In reply to henwardian:
> Never seen those timber connector things before. They look like a great idea though, I will definitely add them to the middle of joints. Would just use a normal washer on the outside of joints though because the teeth wouldn't do anything when only bedded into wood on one face.
Single teeth outside and double teeth between the timbers for maximum strength joint. It spreads the load over a greater area of timber rather than just a bolt though the hole.
> In reply to Howardw1968:
> I didn't actually look at the moon board when making this but I just had a wee look and it is pretty similar.
> The difference is that my boards will be 20 and 10 degrees which is a lot less steep than most serious training boards. The boards at the wall I used to go to at that angle did not have kickboards (they only had kickboards on the 30 and 45 degree walls) and sit starts worked fine like that.
Go steep. Have a section that lowers down on chains.
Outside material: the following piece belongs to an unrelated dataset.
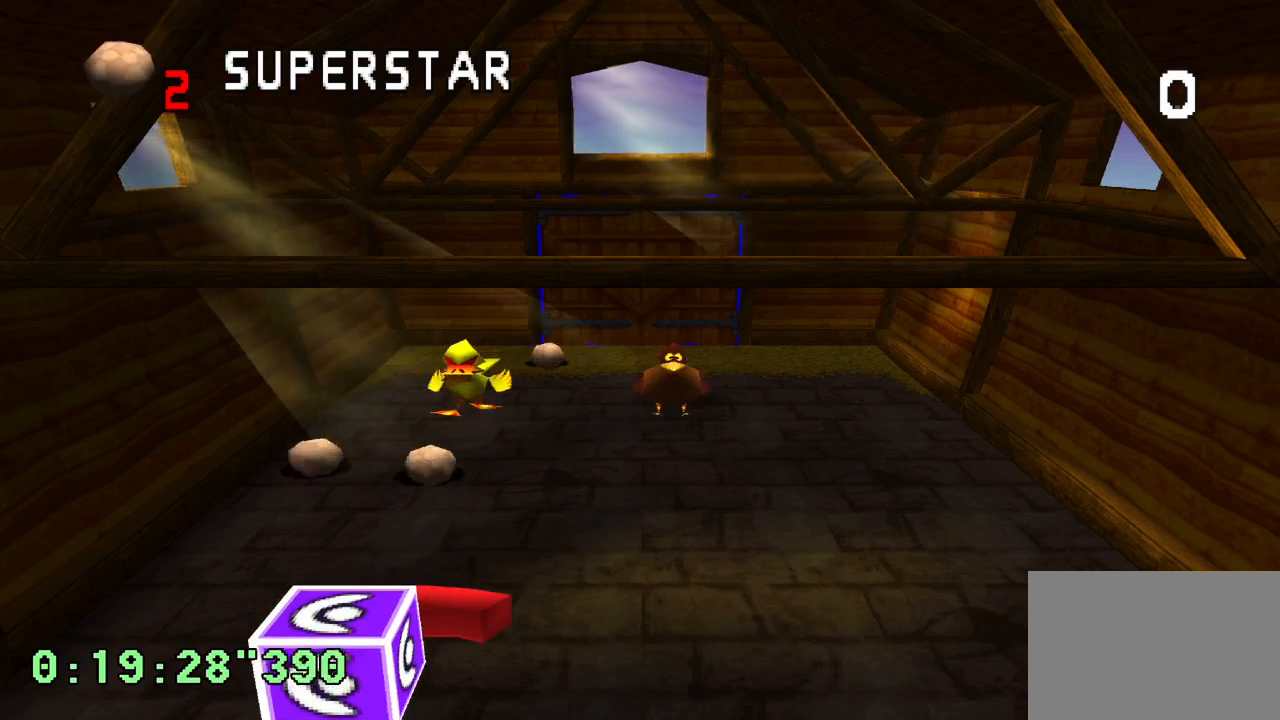
{"buttons": ["DPAD_RIGHT"], "left_stick": "center", "right_stick": "center", "events": [[283, "DPAD_RIGHT", "down"]]}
You can always fix it permanently up at 10 deg if you really don't like it.
> It might not be clear from the diagram but my plan is to use the constriction of the room to support the structure. The top beams will be cut to exactly the right length to fit quite tightly between the two side walls and the left hand supporting struts will be snug against the wall on the left. In this situation, there isn't even really a support needed on the right side because the structure can't fall down without knocking the walls down. The single strip fixed to the wall on the right was something I added because without it, weight near the right end of the top beams would be magnified by a nasty leverage effect and I didn't want that to be a possibility. On the left side, the vertical beams will mean that this cannot happen so I didn't think it needed to be attached to the wall.
It may not fall down but you need to allow for timber shrinkage and other movement.
Fix the timbers top right and bottom left of your diagram. Do not fit the horizontal timbers tightly across.
The most important fixings are into the right hand wall. Fix this wall plate first.
Use it more than I use my board, Rick, over forty years in civil engineering and building.